Economic and trade relations between Turkey and The
Netherlands started some 400 years ago. In the Ottoman era the economic
relations between the two countries were based solely on the trade activities.
Following the foundation of the Turkish
Republic, Turkish – Dutch
Foundation was established in 1934 in order to promote trade and economic
relations between the two countries. In the years ahead various trade and
economic agreements were signed between the two countries.
As of 2007, The Netherlands has a very strong
economy with GDP per capita at $ 38,754 and a growth rate of 3.5%. Total GDP in
The Netherlands is EUR 789.1 billion and the inflation rate is only 1.3% as of
2007. As of the same period the country has a trade surplus of $ 66.5 billion.
Although main export and import items in The Netherlands are pretty much the
same, re export is the driving force behind the trade surplus. However, in Turkey’s case,
most of the export items depend heavily on imported raw materials and
intermediary goods. Therefore Turkish economy is facing a widening trade
deficit hovering around $ 46 billion as of 2007. The development of economic
relations between the two countries is encouraging as the trade volume is
constantly rising since 2002 and Turkey has a trade surplus in
economic relations since 2004. As of 2007, Turkey’s exports to The Netherlands
were EUR 2.2 billion and imports from The Netherlands were EUR 1,9 billion.

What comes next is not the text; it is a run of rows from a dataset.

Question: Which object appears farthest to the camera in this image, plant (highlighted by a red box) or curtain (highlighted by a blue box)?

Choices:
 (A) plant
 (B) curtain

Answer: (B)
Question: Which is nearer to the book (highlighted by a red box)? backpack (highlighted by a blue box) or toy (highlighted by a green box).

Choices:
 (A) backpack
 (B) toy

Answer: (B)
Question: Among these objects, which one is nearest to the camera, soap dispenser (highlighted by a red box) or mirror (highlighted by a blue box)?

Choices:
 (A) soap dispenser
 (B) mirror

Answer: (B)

As far as the tourism sector is concerned, Turkey
continues to be one of the most popular travel destinations for Dutch tourists.
The total number of tourists coming from The Netherlands to Turkey in 2007
was 1,053,669. Due the increase in trade and passenger traffic with
Western Europe, the demand for transportation services has increased and Dutch
enterprises such as Den Hartogh and Corendon have established local subsidiaries
in Turkey.
Telecommunication and IT sectors in Turkey
are also attractive for Dutch investors since Turkey offers valuable
opportunities with its large consumer base and qualified technical staff in
these areas. As a result, firms operating in these branches including GreenCat, TopTel and BitBrains
consider Turkey
as a location for their investments abroad.

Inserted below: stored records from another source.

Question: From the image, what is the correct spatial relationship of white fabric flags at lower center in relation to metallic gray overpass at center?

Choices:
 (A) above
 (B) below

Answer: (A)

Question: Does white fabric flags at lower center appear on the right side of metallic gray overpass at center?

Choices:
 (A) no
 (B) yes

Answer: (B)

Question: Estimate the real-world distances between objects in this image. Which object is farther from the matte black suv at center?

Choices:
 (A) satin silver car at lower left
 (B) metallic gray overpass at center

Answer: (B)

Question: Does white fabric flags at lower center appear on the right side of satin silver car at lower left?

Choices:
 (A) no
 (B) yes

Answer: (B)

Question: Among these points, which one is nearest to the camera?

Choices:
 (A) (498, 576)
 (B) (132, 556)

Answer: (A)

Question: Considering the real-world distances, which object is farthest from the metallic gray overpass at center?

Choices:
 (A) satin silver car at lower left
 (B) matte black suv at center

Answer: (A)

Turkey and The Netherlands
do not have any major political conflicts and the political relations between
the two countries have been very consistent for years supporting a favourable
trade and investment environment between the countries. The mutual
understanding between the two countries on global balance of forces helps to
build a partnership on political fronts. In this context, The Netherlands
continues to be well aware of the geopolitical location and influence of Turkey
in the region.
Turkey and The Netherlands
have much to share in common from regional security to global trade and
investment activities. The presence of Turkish community (approximately 380,000
people) in The Netherlands and presence of a considerable amount of Dutch
visitors in Turkey
each year, put another emphasis on the importance of partnership between the
two countries. The trade volume between the two countries that currently stands
around of EUR 4.1 billion should be increased since The Netherlands remains to
be one of the important markets for Turkish exporters and the share of exports
to The Netherlands remains relatively low among Turkey’s export markets. Current
breakdown of goods and services exported to The Netherlands also points out
that Turkish exporters should work harder to diversify their export items to
The Netherlands. On the other hand, Turkish and Dutch firms still have many new
areas for investments in both countries as investment climate between the two
countries remains supportive and investor sentiment is high.